> [Work item]: Each line of the data must be given back verbatim, with pictures removed.

> [Supplied data]:
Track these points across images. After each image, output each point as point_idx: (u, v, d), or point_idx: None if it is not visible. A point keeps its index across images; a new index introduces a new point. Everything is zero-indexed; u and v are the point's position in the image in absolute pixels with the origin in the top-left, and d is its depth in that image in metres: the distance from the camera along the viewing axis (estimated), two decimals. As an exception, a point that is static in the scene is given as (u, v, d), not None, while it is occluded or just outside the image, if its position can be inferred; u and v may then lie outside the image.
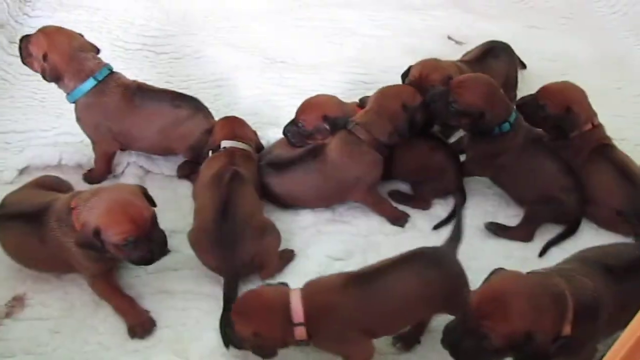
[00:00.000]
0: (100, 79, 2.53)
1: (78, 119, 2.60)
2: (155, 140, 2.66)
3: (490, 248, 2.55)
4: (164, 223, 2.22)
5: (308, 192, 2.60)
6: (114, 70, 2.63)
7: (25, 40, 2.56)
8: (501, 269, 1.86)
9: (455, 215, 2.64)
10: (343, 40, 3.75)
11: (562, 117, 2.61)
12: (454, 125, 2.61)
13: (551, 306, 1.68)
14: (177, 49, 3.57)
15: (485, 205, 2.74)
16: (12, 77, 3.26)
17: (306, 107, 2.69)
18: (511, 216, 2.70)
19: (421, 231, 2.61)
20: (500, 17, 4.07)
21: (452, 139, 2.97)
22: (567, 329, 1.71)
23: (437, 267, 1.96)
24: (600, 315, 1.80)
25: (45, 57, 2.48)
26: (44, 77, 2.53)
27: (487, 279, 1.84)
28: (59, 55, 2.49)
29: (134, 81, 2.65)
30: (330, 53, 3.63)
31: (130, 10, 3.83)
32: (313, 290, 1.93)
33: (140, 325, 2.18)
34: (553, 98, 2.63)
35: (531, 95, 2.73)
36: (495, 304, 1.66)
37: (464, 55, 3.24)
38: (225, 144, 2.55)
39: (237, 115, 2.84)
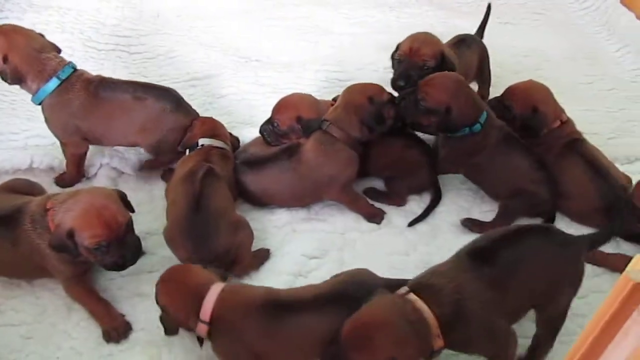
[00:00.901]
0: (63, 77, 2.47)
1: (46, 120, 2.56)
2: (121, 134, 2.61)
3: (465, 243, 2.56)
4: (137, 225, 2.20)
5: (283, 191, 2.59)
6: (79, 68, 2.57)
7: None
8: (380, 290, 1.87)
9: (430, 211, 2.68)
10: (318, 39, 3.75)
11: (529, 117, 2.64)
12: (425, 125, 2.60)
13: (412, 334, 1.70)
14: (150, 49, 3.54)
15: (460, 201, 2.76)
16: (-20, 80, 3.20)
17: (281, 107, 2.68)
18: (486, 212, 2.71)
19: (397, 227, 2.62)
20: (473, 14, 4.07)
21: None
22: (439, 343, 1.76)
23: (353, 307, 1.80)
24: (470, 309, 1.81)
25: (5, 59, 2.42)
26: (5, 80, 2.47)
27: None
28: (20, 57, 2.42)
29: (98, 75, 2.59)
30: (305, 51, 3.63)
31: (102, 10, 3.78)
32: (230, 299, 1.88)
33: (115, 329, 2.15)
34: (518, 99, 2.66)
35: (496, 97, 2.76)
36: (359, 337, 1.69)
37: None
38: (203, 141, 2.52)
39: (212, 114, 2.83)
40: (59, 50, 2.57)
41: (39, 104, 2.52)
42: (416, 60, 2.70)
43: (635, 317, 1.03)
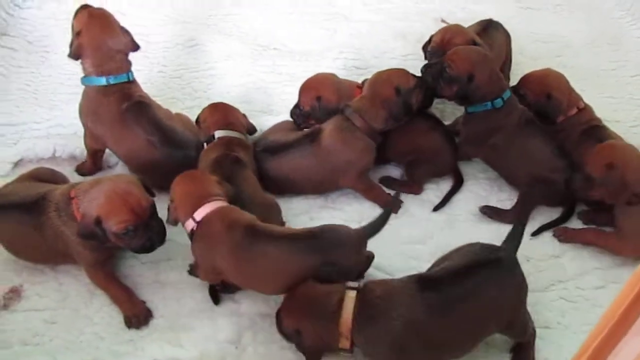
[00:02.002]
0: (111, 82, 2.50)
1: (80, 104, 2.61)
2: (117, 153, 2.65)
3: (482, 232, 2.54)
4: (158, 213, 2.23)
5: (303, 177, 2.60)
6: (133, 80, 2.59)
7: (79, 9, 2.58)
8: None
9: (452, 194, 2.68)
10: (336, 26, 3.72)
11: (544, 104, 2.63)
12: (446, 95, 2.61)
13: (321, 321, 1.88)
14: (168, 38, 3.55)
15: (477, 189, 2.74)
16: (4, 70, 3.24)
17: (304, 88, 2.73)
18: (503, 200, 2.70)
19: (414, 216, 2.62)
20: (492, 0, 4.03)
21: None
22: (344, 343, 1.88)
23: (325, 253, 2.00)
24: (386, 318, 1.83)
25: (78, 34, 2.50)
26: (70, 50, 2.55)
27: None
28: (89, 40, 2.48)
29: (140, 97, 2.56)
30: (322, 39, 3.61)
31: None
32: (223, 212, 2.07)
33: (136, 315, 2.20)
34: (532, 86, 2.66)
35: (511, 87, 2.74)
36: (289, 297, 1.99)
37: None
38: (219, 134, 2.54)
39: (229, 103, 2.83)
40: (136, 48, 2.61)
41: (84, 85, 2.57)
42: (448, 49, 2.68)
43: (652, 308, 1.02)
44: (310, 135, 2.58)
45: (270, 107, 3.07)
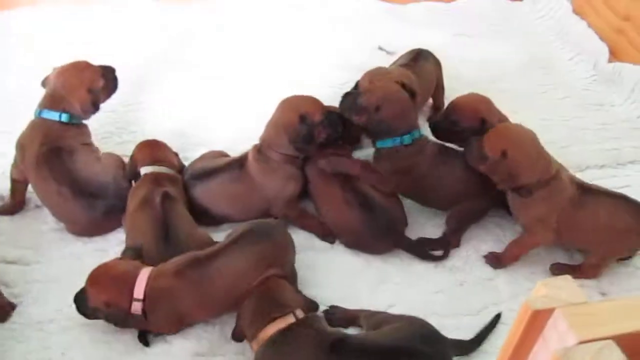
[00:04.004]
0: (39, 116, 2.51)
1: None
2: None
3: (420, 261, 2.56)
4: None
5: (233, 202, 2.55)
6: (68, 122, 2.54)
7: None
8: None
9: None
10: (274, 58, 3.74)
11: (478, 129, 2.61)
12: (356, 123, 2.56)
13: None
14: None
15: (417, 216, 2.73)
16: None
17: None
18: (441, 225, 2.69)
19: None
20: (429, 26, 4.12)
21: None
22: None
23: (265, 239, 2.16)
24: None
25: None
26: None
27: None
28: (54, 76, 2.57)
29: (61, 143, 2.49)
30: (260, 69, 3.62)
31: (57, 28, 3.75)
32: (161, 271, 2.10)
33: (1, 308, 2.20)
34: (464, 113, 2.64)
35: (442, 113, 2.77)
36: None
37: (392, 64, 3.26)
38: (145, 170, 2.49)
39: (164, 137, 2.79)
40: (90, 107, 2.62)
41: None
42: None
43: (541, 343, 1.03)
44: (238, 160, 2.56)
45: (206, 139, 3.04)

> [Response for this exercise]:
Track these points across images. After each image, output each point as point_idx: (u, v, d), or point_idx: None if it is not visible. A point keeps its index across images; a new index introduces a new point. Everything is zero-indexed; u and v are the point's position in the image in absolute pixels with the origin in the top-left, and d is its depth in that image in metres: the distance from the camera along the viewing axis (estimated), two decimals. As an exception, a point that is static in the scene is given as (u, v, d), not None, while it is occluded or just outside the image, if its position can be inferred; u and v may then lie outside the image.
[00:00.000]
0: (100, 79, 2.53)
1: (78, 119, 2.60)
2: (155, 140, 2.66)
3: (490, 248, 2.55)
4: (164, 223, 2.22)
5: (308, 192, 2.60)
6: (114, 70, 2.63)
7: (25, 40, 2.56)
8: (501, 269, 1.86)
9: (455, 215, 2.64)
10: (343, 40, 3.75)
11: (562, 117, 2.61)
12: (454, 125, 2.61)
13: (551, 306, 1.68)
14: (177, 49, 3.57)
15: (485, 205, 2.74)
16: (12, 77, 3.26)
17: (306, 107, 2.69)
18: (511, 216, 2.70)
19: (421, 231, 2.61)
20: (500, 17, 4.07)
21: (452, 139, 2.97)
22: (567, 329, 1.71)
23: (437, 267, 1.96)
24: (600, 315, 1.80)
25: (45, 57, 2.48)
26: (44, 77, 2.53)
27: (487, 279, 1.84)
28: (59, 55, 2.49)
29: (134, 81, 2.65)
30: (330, 53, 3.63)
31: (130, 10, 3.83)
32: (313, 290, 1.93)
33: (140, 325, 2.18)
34: (553, 98, 2.63)
35: (531, 95, 2.73)
36: (495, 304, 1.66)
37: (464, 55, 3.24)
38: (225, 144, 2.55)
39: (237, 115, 2.84)
[00:00.901]
0: (63, 77, 2.47)
1: (46, 120, 2.56)
2: (121, 134, 2.61)
3: (465, 243, 2.56)
4: (137, 225, 2.20)
5: (283, 191, 2.59)
6: (79, 68, 2.57)
7: None
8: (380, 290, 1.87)
9: (430, 211, 2.68)
10: (318, 39, 3.75)
11: (529, 117, 2.64)
12: (425, 125, 2.60)
13: (412, 334, 1.70)
14: (150, 49, 3.54)
15: (460, 201, 2.76)
16: (-20, 80, 3.20)
17: (281, 107, 2.68)
18: (486, 212, 2.71)
19: (397, 227, 2.62)
20: (473, 14, 4.07)
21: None
22: (439, 343, 1.76)
23: (353, 307, 1.80)
24: (470, 309, 1.81)
25: (5, 59, 2.42)
26: (5, 80, 2.47)
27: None
28: (20, 57, 2.42)
29: (98, 75, 2.59)
30: (305, 51, 3.63)
31: (102, 10, 3.78)
32: (230, 299, 1.88)
33: (115, 329, 2.15)
34: (518, 99, 2.66)
35: (496, 97, 2.76)
36: (359, 337, 1.69)
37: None
38: (203, 141, 2.52)
39: (212, 114, 2.83)
40: (59, 50, 2.57)
41: (39, 104, 2.52)
42: (416, 60, 2.70)
43: (635, 317, 1.03)
[00:02.002]
0: (111, 82, 2.50)
1: (80, 104, 2.61)
2: (117, 153, 2.65)
3: (482, 232, 2.54)
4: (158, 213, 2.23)
5: (303, 177, 2.60)
6: (133, 80, 2.59)
7: (79, 9, 2.58)
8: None
9: (452, 194, 2.68)
10: (336, 26, 3.72)
11: (544, 104, 2.63)
12: (446, 95, 2.61)
13: (321, 321, 1.88)
14: (168, 38, 3.55)
15: (477, 189, 2.74)
16: (4, 70, 3.24)
17: (304, 88, 2.73)
18: (503, 200, 2.70)
19: (414, 216, 2.62)
20: (492, 0, 4.03)
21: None
22: (344, 343, 1.88)
23: (325, 253, 2.00)
24: (386, 318, 1.83)
25: (78, 34, 2.50)
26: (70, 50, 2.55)
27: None
28: (89, 40, 2.48)
29: (140, 97, 2.56)
30: (322, 39, 3.61)
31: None
32: (223, 212, 2.07)
33: (136, 315, 2.20)
34: (532, 86, 2.66)
35: (511, 87, 2.74)
36: (289, 297, 1.99)
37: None
38: (219, 134, 2.54)
39: (229, 103, 2.83)
40: (136, 48, 2.61)
41: (84, 85, 2.57)
42: (448, 49, 2.68)
43: (652, 308, 1.02)
44: (310, 135, 2.58)
45: (270, 107, 3.07)
[00:04.004]
0: (39, 116, 2.51)
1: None
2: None
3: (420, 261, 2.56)
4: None
5: (233, 202, 2.55)
6: (68, 122, 2.54)
7: None
8: None
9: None
10: (274, 58, 3.74)
11: (478, 129, 2.61)
12: (356, 123, 2.56)
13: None
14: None
15: (417, 216, 2.73)
16: None
17: None
18: (441, 225, 2.69)
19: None
20: (429, 26, 4.12)
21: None
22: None
23: (265, 239, 2.16)
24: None
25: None
26: None
27: None
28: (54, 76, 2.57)
29: (61, 143, 2.49)
30: (260, 69, 3.62)
31: (57, 28, 3.75)
32: (161, 271, 2.10)
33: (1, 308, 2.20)
34: (464, 113, 2.64)
35: (442, 113, 2.77)
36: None
37: (392, 64, 3.26)
38: (145, 170, 2.49)
39: (164, 137, 2.79)
40: (90, 107, 2.62)
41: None
42: None
43: (541, 343, 1.03)
44: (238, 160, 2.56)
45: (206, 139, 3.04)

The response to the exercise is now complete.